How to keep your recorder database size under control

Wingnut · March 2, 2024, 4:20pm

So just create an explicit list of includes?
I guess I could look at my Grafana and make sure everything I’ve graphed gets included.

petro · March 2, 2024, 4:23pm

Yes, it works well and the management is not near as bad as people in this thread make it out to be. I touch my setup maybe twice a year at most. Most things I add at this stage in my system don’t require history. And if they do, I just have to add the specific entities to the file. Yes it would be nice to have it automated, but it’s really not saving any time by going that route. Maybe in 5 years the accumulated time I spend adding to the include list will be greater than the hour(s) it might take to create an automation.
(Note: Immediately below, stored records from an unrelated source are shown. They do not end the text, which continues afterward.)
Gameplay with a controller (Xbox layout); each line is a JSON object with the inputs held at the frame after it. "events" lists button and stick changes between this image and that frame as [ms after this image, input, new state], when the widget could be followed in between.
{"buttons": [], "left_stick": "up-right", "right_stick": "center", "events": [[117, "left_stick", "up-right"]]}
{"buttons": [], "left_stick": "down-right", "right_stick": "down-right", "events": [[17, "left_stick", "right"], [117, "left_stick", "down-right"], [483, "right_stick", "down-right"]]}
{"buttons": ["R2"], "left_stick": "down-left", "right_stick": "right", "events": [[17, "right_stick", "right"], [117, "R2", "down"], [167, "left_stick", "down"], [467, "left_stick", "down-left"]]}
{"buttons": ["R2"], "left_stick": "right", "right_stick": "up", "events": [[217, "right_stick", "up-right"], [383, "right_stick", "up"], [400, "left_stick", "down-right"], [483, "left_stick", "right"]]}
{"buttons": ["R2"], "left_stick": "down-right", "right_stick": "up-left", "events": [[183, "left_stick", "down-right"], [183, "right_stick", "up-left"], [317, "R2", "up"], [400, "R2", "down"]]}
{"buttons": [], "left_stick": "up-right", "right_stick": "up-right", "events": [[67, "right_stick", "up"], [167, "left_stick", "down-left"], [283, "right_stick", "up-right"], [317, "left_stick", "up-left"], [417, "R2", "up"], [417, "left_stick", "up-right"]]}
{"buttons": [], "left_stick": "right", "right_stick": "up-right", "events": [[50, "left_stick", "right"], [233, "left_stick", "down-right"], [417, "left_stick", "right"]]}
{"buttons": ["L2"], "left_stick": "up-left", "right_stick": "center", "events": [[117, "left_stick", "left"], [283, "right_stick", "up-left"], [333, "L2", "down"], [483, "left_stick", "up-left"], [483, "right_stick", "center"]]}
Wingnut · March 2, 2024, 4:29pm

Thanks. I’ll get on to it.
Once done, do you know how I can purge the InfluxDB database to make the file size shrink?

petro · March 2, 2024, 4:32pm

Sorry, not familiar with Influxdb

Ildar_Gabdullin · March 2, 2024, 7:19pm

Include is good for storing only what you need.
Exclude is good for a test setup to find possible issues with your setup.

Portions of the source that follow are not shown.